Search the entries below for the line containing "108 12 15.55"; from there to the end, return every line exactly and add nothing.

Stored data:
BEGIN

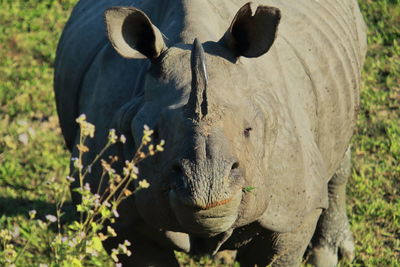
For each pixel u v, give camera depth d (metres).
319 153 20.25
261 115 15.77
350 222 28.03
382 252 26.69
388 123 33.59
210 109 14.17
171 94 15.18
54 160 31.20
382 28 40.50
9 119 34.12
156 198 15.38
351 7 25.77
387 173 30.70
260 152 15.81
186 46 15.92
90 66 21.59
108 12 15.55
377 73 37.09
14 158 31.36
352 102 23.44
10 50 39.53
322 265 26.67
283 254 19.88
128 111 16.94
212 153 13.82
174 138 14.45
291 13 21.86
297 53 20.97
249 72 17.72
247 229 18.75
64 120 23.14
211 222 14.16
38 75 37.47
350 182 30.11
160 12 18.95
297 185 18.81
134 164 16.55
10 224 26.94
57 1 44.00
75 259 16.20
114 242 19.11
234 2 19.41
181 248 18.66
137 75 18.66
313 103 20.97
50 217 16.72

END

ANSWER BOX:
108 12 15.55
377 73 37.09
14 158 31.36
352 102 23.44
10 50 39.53
322 265 26.67
283 254 19.88
128 111 16.94
212 153 13.82
174 138 14.45
291 13 21.86
297 53 20.97
249 72 17.72
247 229 18.75
64 120 23.14
211 222 14.16
38 75 37.47
350 182 30.11
160 12 18.95
297 185 18.81
134 164 16.55
10 224 26.94
57 1 44.00
75 259 16.20
114 242 19.11
234 2 19.41
181 248 18.66
137 75 18.66
313 103 20.97
50 217 16.72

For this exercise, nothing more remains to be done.